In the world of knowledge base research and search, we don’t
seek our answers based on a waterfall hierarchy of information lessons. Each
individual user and audience automatically customizes their learning experience
based solely on their needs, desires, and wants – just like someone sifting
through stacks of books or articles to find the best sources for their story.
Our audience (viewers, readers, consumers) all arrive at the
same place, and they all need one thing: more information. The ease of access
is exacerbated by content that varies wildly in voice, labeled audience, tone,
TWAs (three-world acronyms) and context.
The only way to create a cohesive, trusted source for that
content is to create standards that make sure the content is accessible to all
levels of experience and interest, regardless of the depth of technicality or
interest.
If you provide consistency, clarity, and an easy library
that lets everyone find what they’re looking for, your site and product content
becomes a resource that serves not only as a teaching or training tool, but
also as an integral component of your product marketing and user adoption
models.
Your users want your organization to be their source for
knowledge about your product. To be a strongly trusted source, you have to
build style guide in your organization that models the standard of “good”

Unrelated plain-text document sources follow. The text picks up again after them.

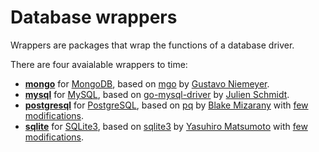 # Database wrappers

Wrappers are packages that wrap the functions of a database driver.

There are four avaialable wrappers to time:

* **[mongo](/db/wrappers/mongo)** for [MongoDB](http://mongodb.org), based on [mgo](http://labix.org/mgo) by [Gustavo Niemeyer](http://labyx.org).
* **[mysql](/db/wrappers/mysql)** for [MySQL](http://mysql.org), based on [go-mysql-driver](http://code.google.com/p/go-mysql-driver/) by [Julien Schmidt](http://www.julienschmidt.com/).
* **[postgresql](/db/wrappers/postgresql)** for [PostgreSQL](http://postgresql.org), based on [pq](https://github.com/bmizerany/pq) by [Blake Mizarany](http://blakemizerany.com/) with [few modifications](https://github.com/xiam/gopostgresql).
* **[sqlite](/db/wrappers/sqlite)** for [SQLite3](http://sqlite.org), based on [sqlite3](https://github.com/mattn/go-sqlite3) by [Yasuhiro Matsumoto](http://mattn.kaoriya.net/) with [few modifications](https://github.com/xiam/gosqlite3).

communication regardless of audience, and maintain a review process flexible enough
to allow for creativity while still maintaining consistency and excellence in
content.
Their 19th century sneers at consistency
notwithstanding, even Emerson and Wilde wanted their audience to pick up their
books and know (without looking at the spine) whose work they were reading, and
why; to learn, to be inspired, and to be excited to read more.
And that’s a goal authors of any century can understand.